Our assumption was that all kids everywhere love pizza. It certainly holds true in America, and I figured we would be fine because I have never seen these particular kids turn down food. As it happened, they tasted it, picked at it, and moved it around the plate, all with very glum looks on their faces. Having been a picky eater as a child, I had memories of visiting relatives and having to be polite while attempting to eat something that I considered to be inedible. I asked if they liked it. They said "well, yeeees, but....Timo.....when are we going to eat rice???"


I guess pizza is not everyone's favorite after all.

Thursday, June 3, 2010

In which Tim and Kim take some friends to the beach...


The Dominican Republic is full of beautiful beaches. Due to the small size of the island, it's not really possible to travel anywhere in which you are more than a few hours travel from that glorious Caribbean blue. I only lived about three miles away from the coast, and if you stood up on my roof you would be able to see the ocean. This fortunate geographic set up means that just about everyone in the DR with the means to travel a short distance can enjoy the beach. There are two beaches within half an hour of my community, and they fill up with locals enjoying themselves every Saturday and Sunday. Kim and I would go frequently as well (often when there was no water in the pipes at her house, we would go bathe at a local beach. Life is rough.).

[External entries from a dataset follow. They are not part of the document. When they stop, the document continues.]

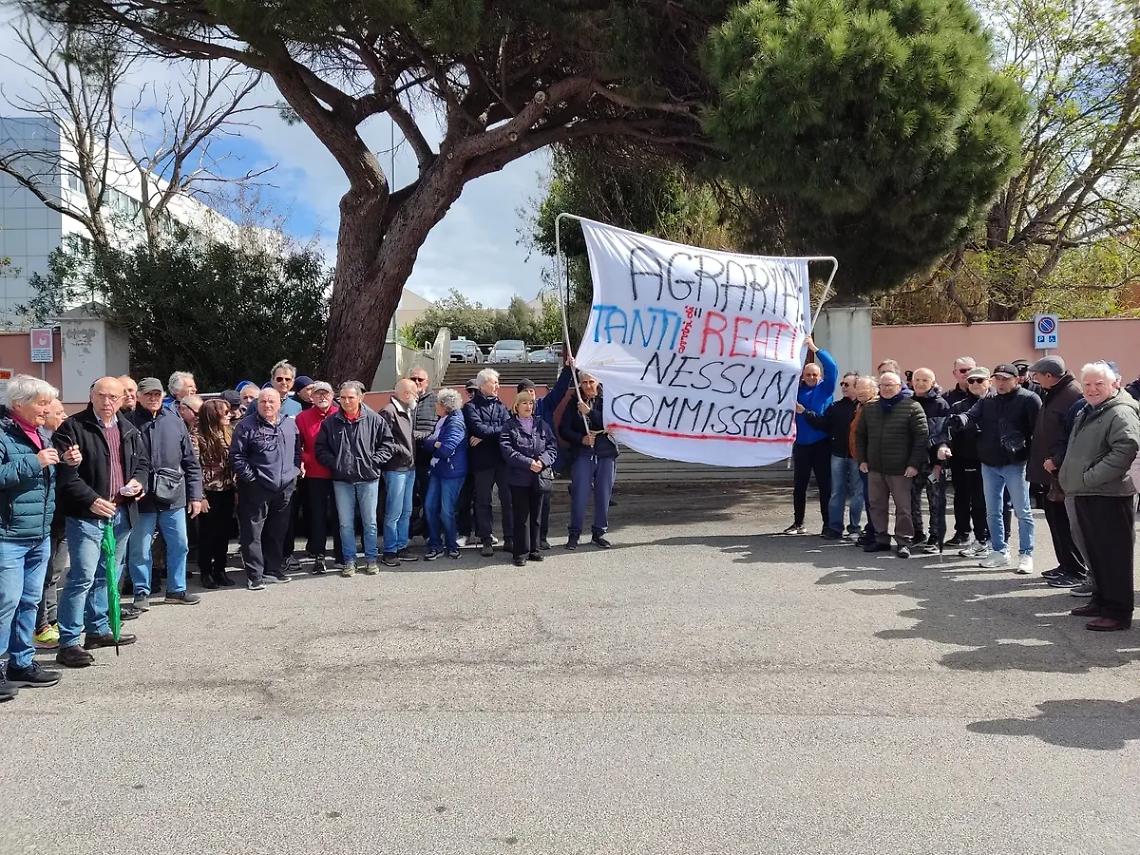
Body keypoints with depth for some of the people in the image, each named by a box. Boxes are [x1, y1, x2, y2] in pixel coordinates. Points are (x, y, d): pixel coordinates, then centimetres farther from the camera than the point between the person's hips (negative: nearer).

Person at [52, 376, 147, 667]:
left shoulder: (129, 430, 12)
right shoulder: (72, 428, -8)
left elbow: (142, 462, 21)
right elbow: (66, 473, -15)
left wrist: (138, 481, -1)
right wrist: (91, 500, -24)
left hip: (121, 513, 7)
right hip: (86, 515, -7)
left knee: (108, 575, 17)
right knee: (83, 576, -10)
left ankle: (99, 628, 30)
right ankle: (68, 643, -4)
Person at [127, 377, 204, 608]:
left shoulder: (175, 422, 6)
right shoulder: (131, 423, -3)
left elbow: (191, 462, 9)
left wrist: (195, 495, 6)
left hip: (173, 496, 3)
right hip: (142, 498, -3)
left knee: (179, 545, 10)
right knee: (140, 550, 5)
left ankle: (176, 589, 24)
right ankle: (141, 592, 20)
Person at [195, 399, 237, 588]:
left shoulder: (229, 434, 7)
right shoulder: (199, 438, -11)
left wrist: (236, 488, 8)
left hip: (227, 492, 5)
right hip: (209, 493, -5)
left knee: (224, 532, 11)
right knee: (207, 533, 6)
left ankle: (220, 569, 22)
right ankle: (206, 571, 17)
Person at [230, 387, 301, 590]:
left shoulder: (290, 424, 10)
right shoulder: (247, 426, -5)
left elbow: (297, 451, 20)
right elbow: (236, 456, -8)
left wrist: (295, 471, 6)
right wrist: (251, 477, -12)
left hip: (285, 488, 5)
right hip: (256, 490, -5)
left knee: (278, 532, 14)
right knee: (253, 533, -2)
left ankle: (275, 567, 26)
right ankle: (254, 575, 3)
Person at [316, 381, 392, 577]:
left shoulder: (374, 419, -2)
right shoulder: (331, 422, 2)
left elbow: (386, 444, 3)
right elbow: (321, 448, 6)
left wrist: (373, 461, -8)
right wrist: (334, 464, -6)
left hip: (368, 478, -1)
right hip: (342, 480, 1)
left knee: (370, 522, 7)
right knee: (346, 523, 7)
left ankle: (371, 560, 18)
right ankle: (348, 561, 16)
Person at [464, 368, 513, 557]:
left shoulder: (499, 405, 13)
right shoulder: (471, 406, 1)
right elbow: (478, 428, -15)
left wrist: (484, 435, -11)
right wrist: (496, 431, -9)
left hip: (503, 459, 3)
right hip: (482, 461, -3)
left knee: (508, 499, 3)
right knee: (483, 502, 4)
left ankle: (509, 539, 11)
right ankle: (486, 541, 12)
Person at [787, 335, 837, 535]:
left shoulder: (825, 388, 0)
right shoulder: (797, 389, 8)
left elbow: (832, 368, -11)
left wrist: (815, 349, -14)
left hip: (821, 444, -3)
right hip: (801, 444, 3)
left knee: (824, 485, 2)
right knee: (799, 485, 9)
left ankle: (828, 524, 10)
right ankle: (798, 523, 19)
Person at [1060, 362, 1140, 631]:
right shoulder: (1087, 413, 18)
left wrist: (1091, 477, -23)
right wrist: (1072, 479, 17)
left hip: (1109, 496, -10)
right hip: (1085, 495, 10)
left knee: (1114, 555, -4)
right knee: (1096, 553, 17)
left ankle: (1118, 612, 2)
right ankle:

This being said, not everyone is able to enjoy the beauty of the Caribbean. Poor people, especially women and kids, often never have enough spare money to travel the short distance to the coast. This concept came home for me when I found out that my two best friends, Ales (8) and his sister Maroli (5) had never even seen the ocean despite having lived their whole lives within three miles of it. I told Kim about this, and she said "well, we should take them to the beach!" So we did.
When I first told the kids I would be taking them on a field trip out of the community, they didn't believe me. They thought it was some kind of joke. But then as the day got closer and I didn't change my story, they started to get excited. They picked out their best clothes, and even cajoled their dad into buying them new flip flops. This little day trip was becoming a very big deal to them.

We left early in the morning and caught a motorcycle. These two kids are normally very energetic and not at all shy, but the idea of taking a motorcycle farther than they had ever gone before made them a little nervous. Maroli cried, and Ales became very quiet. She calmed down when I gave her a cookie, and he cheered up at the idea of riding in front of the driver on the motorcycle.



We got to Kim's house, ate lunch, and went to the beach. We had a great time. The kids loved splashing in the water in the inner tubes we rented for them. We drank pop, ate empanadas, and had an amazing time. Ales tried his hand at sweet talking all the girls about his age, and Maroli couldn't stop staring at the ocean and asking how big it was. When we got back home, the kids couldn't stop talking about everything they had seen and done. Their joy was so pure and honest.

This may not strike you as a very remarkable story, but it felt to me like one of the best days of my Peace Corps service. These kids have given me so much over these two years. They've been my Spanish teachers, domino opponents, errand runners, gossip sources, hiking buddies, and constant companions in times of loneliness. They were the only people who were ALWAYS there and who NEVER got frustrated with me. I've tried to do a lot of projects that are supposed to help give these kids a better life, and I don't know if any of them will work out. What I do know is that for one day I was able to give them something they had never had. It felt really good.